[CentOS] C 7: smpboot: CPU 16 is now offline, and slabs...

Wed Jun 13 17:36:29 UTC 2018
m.roth at 5-cent.us <m.roth at 5-cent.us>

m.roth at 5-cent.us wrote:
> m.roth at 5-cent.us wrote:
>> m.roth at 5-cent.us wrote:
>>> Current kernel, and I just booted, and dmesg shows, of the 32 cores, 0,
>>> 2, 4 and 6 ok, and *all* other show "is now offline.
>>>
>>> What's happening here?
> <snip>
> Ok, more info. I found how to online a CPU -
> echo 1 > /sys/devices/system/cpu/cpu23/online
>
> Perhaps I should have started with 1,3, etc, but I was doing the 20's,
> instead. Got to CPU27... and the system rebooted.
>
> Now I'm wondering if the offline'd CPUs have something to do with the fact
> that this (and an identical one, in the datacenter, are rebooting around
> 04:00 every day. Btw, they're Dell PE R530's from 2016....

> **DATA EXCERPT**

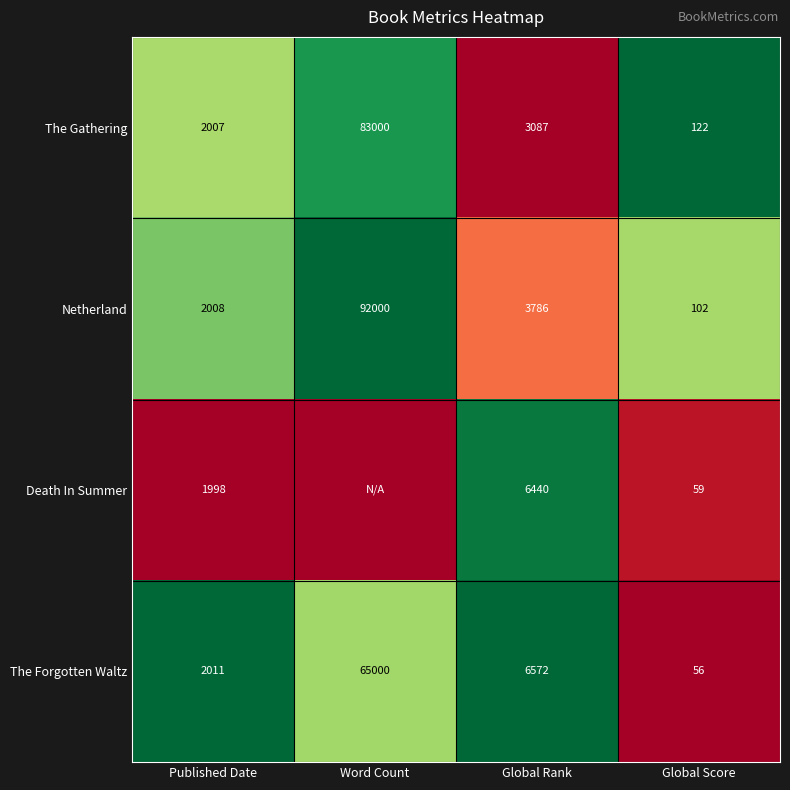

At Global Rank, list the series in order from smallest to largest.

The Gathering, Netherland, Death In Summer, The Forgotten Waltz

> **EXERCISES**
• a. Can you retype the part of the CentOS post about offline CPUs that begins at the words "Wed Jun 13 17:36:29" and stops after "What's happening here?"?
• b. What comes next in the CentOS post about offline CPUs? Write it, picking up right after the post's final sentence.

> **RESULTS IN ORDER**
• a.
Wed Jun 13 17:36:29 UTC 2018
m.roth at 5-cent.us <m.roth at 5-cent.us>

m.roth at 5-cent.us wrote:
> m.roth at 5-cent.us wrote:
>> m.roth at 5-cent.us wrote:
>>> Current kernel, and I just booted, and dmesg shows, of the 32 cores, 0,
>>> 2, 4 and 6 ok, and *all* other show "is now offline.
>>>
>>> What's happening here?

• b.
>
Still more info (come on, folks, help me out!): these two machines that
keep rebooting, and only one other that doesn't, have Intel E5-2630's in
them. These two are v3, while the one other is a v.2. The latter's
microcode is
microcode: CPU0 sig=0x306e4, pf=0x1, revision=0x428
while on the two that reboot, they have
microcode: CPU0 sig=0x306f2, pf=0x1, revision=0x3a

Anyone think I might be going down the wrong path? Any thoughts at all? If
not, any cmts on my downgrading to the previous microcode? This happened
once a week ago, and then, starting last Friday, began happening at least
around 04:00 every day.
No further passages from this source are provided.